» Письменное задание A: Обнови в записях строки от строки с «name:Coelestis exercitus;» до строки с «(c4) Cœ(d!c)le(d!e!fv)stis(ed) (::)» включительно: замени «Antiphona» на «Responsorium», остальное оставь без изменений.

» Цитируемый текст:
__________________________________________________
Но в истории не может быть сослагательного наклонения. «Если бы Столыпин…» - зачем об этом рассуждать?
Столыпин действительно крупная фигура, но мне кажется, что он переоценен. В конечном итоге Столыпин проводил политику императора, и все стратегические цели и задачи формулировал ему император. Столыпин был реализатором, и воля императора прямыми царскими указами вводила в практику основные положения столыпинской реформы. Дума столыпинскую реформу обсуждала пять лет – а фактически законы уже действовали.
Столыпин и община
Столыпинская реформа не реализовалась. Кто сопротивлялся Столыпину? Разные силы, но больше всего крестьянство. Да, крестьяне жили на уроне минимальной достаточности, но они не хотели рисковать. Эта история требовала перестройки сознания, потому что общинная психология складывалась тысячу лет. Чтобы выжить в русских условиях (экстремальный климат, низкокачественная почва, вражеские атаки со всех сторон), нужно было объединиться. Это, грубо говоря, был колхоз с коллективным трудом. Поэтому большевики и схватились потом за колхоз - это было созвучно народным представлениям: все вместе, с минимальной достаточностью.
В общем, самое сильное сопротивление Столыпину было со стороны общинников. Люди брали кредиты, получали землю, бесплатный переезд, приезжали на новое место, осматривались - то не так, и это не так, и климат другой, и земля не очень – и уезжали обратно. А деньги возвращать не надо было. Так существовало два потока: один – переселенцев в Сибирь и на Алтай, а второй – обратный. С тех времен пошло название «столыпинский вагон». Причем постепенно поток оттуда не убывал, а увеличивался. Крестьянский мир восстал против столыпинской реформы.
Пётр Аркадьевич представлял себе за 20 лет появление нового архетипа - аграрного, который готов испытать на себе стихию рынка, готов вести хозяйство на собственной земле собственным инвентарем и жить как западный фермер. Русский крестьянин фермером там и не стал. Фермеры были в Прибалтике, в Польше кое-где, и только единицы – в России. Но и времени было мало.
Иногда говорят, что когда отменили крепостное право, надо было сразу вводить «реформы Столыпина» - но и тогда крестьяне не были готовы. Один крестьянин с деревянной сохой ничего не мог сделать – ему нужна была община. А в начале XX века появились новые агроинструменты, агрокультуры, в широкий обиход вошли удобрения. Столыпинская реформа не получилась не потому, что она была плоха, а потому, что времени не было. В 1914 году – а фактически в 1906 – началась война. Что дали бы шесть-семь лет? Но динамика была, причем довольно впечатляющая: несколько миллионов крестьянских семей были включены в программу, притом, что она была добровольная.
Столыпин и историки
У нас есть еще одна проблема, связанная со Столыпиным. У нас нет исследований про русскую общину. Про это никто не пишет, потому что для того, чтобы написать про общину, нужно 20 лет изучать статистику, документы. Получается, что про Столыпина говорят, а про предмет реформирования – нет. У нас во всем получается спринт, а в истории спринтом ничего не добьешься – нужно сидеть над огромным пластом документов, фактур. Для этого нужны стайеры. А ученым жить на что-то надо.
__________________________________________________
» Письменное задание B: Напиши продолжение рассуждения о Столыпине и русской общине, начиная сразу после его последнего предложения.

» Предоставленные записи:
__________________________________________________
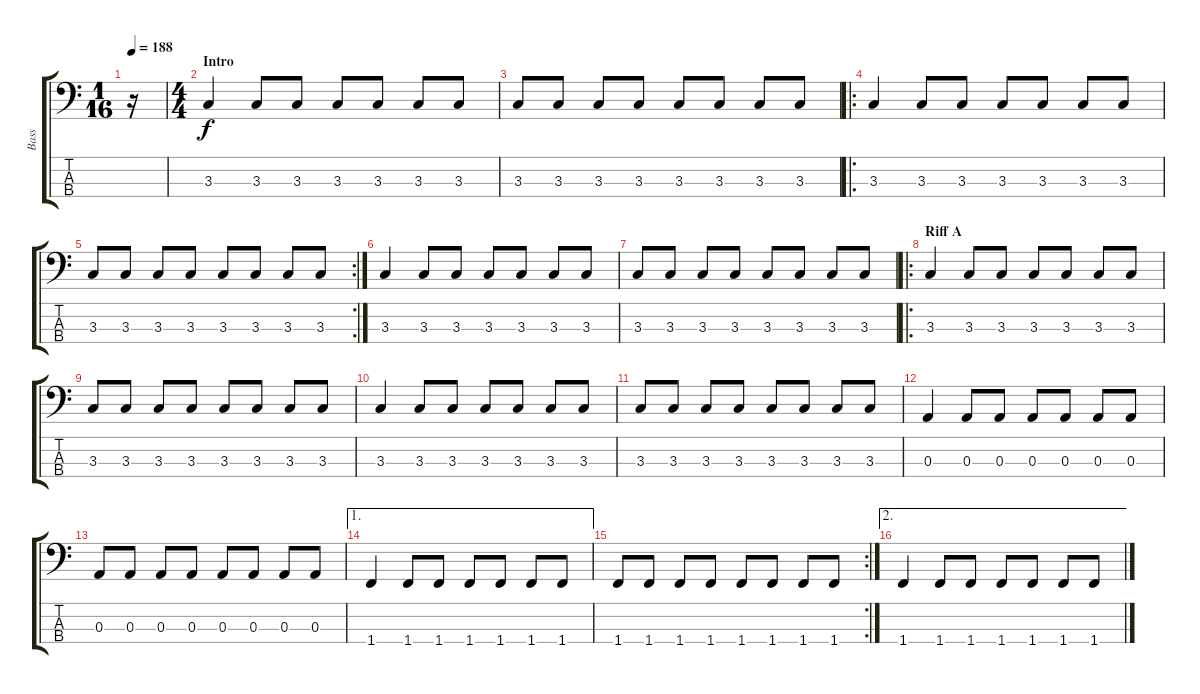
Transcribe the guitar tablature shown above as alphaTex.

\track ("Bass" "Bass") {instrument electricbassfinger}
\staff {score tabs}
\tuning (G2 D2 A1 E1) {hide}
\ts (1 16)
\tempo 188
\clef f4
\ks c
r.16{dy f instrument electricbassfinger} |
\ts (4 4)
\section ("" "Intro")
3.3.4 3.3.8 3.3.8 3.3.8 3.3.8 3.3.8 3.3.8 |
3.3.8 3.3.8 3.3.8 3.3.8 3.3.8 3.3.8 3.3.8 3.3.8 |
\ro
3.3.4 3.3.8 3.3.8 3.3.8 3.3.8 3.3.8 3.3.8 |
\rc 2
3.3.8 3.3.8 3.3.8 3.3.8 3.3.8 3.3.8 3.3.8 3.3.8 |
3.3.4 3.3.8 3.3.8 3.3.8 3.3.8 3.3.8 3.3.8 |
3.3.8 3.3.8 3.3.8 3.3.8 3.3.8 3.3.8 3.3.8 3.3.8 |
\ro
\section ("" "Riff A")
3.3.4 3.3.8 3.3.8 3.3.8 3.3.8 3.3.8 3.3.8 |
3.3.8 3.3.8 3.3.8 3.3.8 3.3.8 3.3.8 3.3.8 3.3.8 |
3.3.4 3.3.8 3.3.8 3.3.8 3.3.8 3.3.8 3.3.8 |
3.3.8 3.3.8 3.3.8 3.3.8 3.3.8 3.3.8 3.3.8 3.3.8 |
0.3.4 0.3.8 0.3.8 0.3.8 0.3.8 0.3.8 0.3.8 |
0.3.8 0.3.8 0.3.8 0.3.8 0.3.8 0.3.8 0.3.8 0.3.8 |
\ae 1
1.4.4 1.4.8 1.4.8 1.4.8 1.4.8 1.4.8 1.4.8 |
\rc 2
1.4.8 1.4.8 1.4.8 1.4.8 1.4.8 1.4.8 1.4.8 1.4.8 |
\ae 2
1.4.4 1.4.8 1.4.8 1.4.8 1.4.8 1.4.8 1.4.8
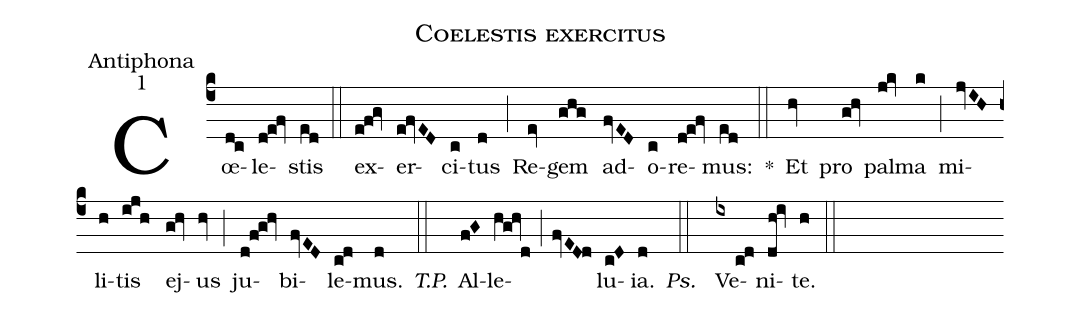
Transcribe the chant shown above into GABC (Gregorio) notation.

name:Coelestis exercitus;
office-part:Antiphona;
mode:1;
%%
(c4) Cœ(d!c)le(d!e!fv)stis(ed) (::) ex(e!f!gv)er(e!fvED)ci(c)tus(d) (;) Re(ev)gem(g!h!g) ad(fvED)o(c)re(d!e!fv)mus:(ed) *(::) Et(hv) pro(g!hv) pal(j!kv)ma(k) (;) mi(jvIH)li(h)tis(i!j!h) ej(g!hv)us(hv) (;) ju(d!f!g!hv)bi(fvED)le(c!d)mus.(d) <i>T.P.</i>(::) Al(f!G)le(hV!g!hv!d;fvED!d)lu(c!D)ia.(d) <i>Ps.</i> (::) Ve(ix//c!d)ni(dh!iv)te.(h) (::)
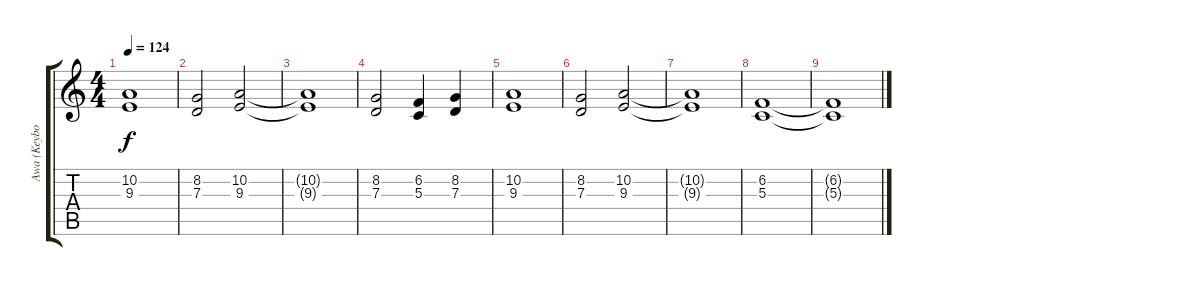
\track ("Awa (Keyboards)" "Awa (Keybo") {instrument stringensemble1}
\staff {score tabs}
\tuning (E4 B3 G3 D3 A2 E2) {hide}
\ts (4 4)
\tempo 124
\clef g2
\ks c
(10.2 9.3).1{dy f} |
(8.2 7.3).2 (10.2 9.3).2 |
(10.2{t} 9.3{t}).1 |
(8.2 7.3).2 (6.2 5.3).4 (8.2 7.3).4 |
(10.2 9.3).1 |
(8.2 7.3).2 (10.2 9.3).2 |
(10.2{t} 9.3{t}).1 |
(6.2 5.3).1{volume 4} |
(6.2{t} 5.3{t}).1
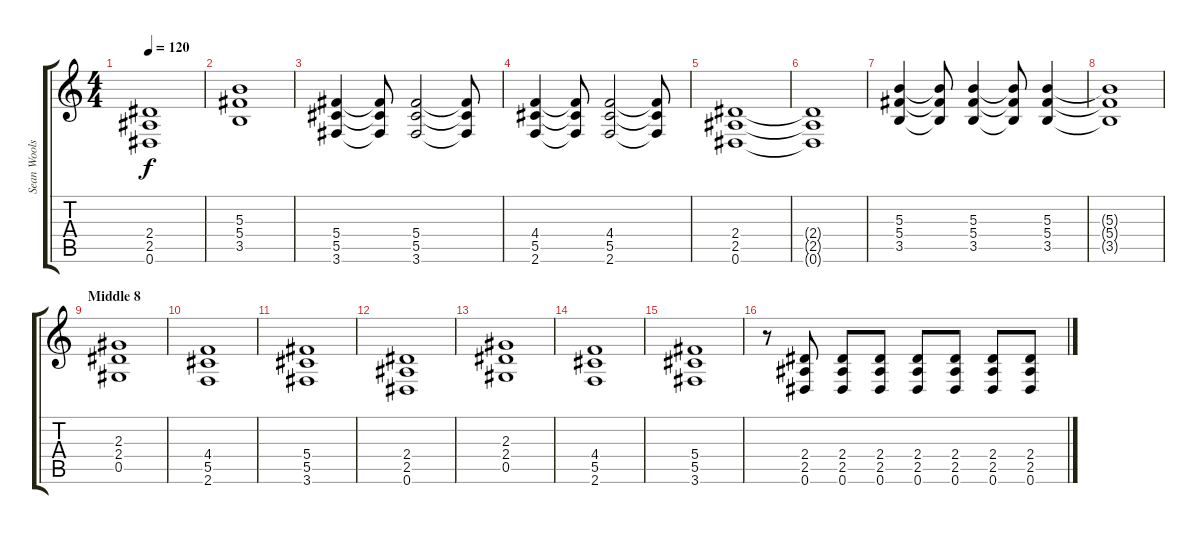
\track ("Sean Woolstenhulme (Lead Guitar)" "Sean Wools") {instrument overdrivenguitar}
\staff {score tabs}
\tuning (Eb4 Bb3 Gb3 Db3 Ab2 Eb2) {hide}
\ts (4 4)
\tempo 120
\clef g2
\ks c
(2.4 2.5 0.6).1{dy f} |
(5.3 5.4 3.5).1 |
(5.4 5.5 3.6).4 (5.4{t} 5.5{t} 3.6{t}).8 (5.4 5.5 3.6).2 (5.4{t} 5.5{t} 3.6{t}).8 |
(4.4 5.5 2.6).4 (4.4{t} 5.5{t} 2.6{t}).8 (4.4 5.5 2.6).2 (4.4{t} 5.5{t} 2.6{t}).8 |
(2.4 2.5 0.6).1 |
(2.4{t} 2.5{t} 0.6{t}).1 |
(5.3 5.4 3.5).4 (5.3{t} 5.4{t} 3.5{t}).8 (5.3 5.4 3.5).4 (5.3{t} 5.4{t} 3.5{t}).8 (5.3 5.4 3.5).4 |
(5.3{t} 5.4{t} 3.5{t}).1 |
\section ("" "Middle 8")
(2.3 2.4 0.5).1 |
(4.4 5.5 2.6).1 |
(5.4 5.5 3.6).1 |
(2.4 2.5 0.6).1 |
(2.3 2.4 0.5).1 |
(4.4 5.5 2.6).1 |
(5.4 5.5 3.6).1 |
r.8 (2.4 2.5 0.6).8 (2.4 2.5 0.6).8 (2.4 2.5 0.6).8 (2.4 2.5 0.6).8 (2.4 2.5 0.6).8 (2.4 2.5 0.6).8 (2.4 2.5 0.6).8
__________________________________________________
» Результат задания A:
name:Coelestis exercitus;
office-part:Responsorium;
mode:1;
%%
(c4) Cœ(d!c)le(d!e!fv)stis(ed) (::) ex(e!f!gv)er(e!fvED)ci(c)tus(d) (;) Re(ev)gem(g!h!g) ad(fvED)o(c)re(d!e!fv)mus:(ed) *(::) Et(hv) pro(g!hv) pal(j!kv)ma(k) (;) mi(jvIH)li(h)tis(i!j!h) ej(g!hv)us(hv) (;) ju(d!f!g!hv)bi(fvED)le(c!d)mus.(d) <i>T.P.</i>(::) Al(f!G)le(hV!g!hv!d;fvED!d)lu(c!D)ia.(d) <i>Ps.</i> (::) Ve(ix//c!d)ni(dh!iv)te.(h) (::)

» Результат задания B:
До 1917 года «человеческий материал» становился хуже год от года, система угасала. Столыпин – последняя крупная фигура на политическом Олимпе. Николай II, казалось, стоит на вершине вулкана накануне извержения. Но он 23 года держал страну, пытаясь реализовать все возможности: экономические, социальные, политические… Мы только недавно достигли уровня количества адвокатов, какое было в 1913 году. А других вещей мы до сих пор достичь не можем.
Предшественник Столыпина, премьер Витте, когда написал свои мемуары, положил их в сейф в швейцарском банке. В первом издании некоторые события перепутаны местами, те которые были позже, в книге почему-то шли лет на десять впереди. Потом все это привели в порядок и выпустили второе издание. А в 1961 году большим тиражом вышло академическое издание. Когда шла борьба за канонизацию Николая II, внутри церкви были очень сильные противодействия. И в это время мемуары Витте использовались как контраргумент.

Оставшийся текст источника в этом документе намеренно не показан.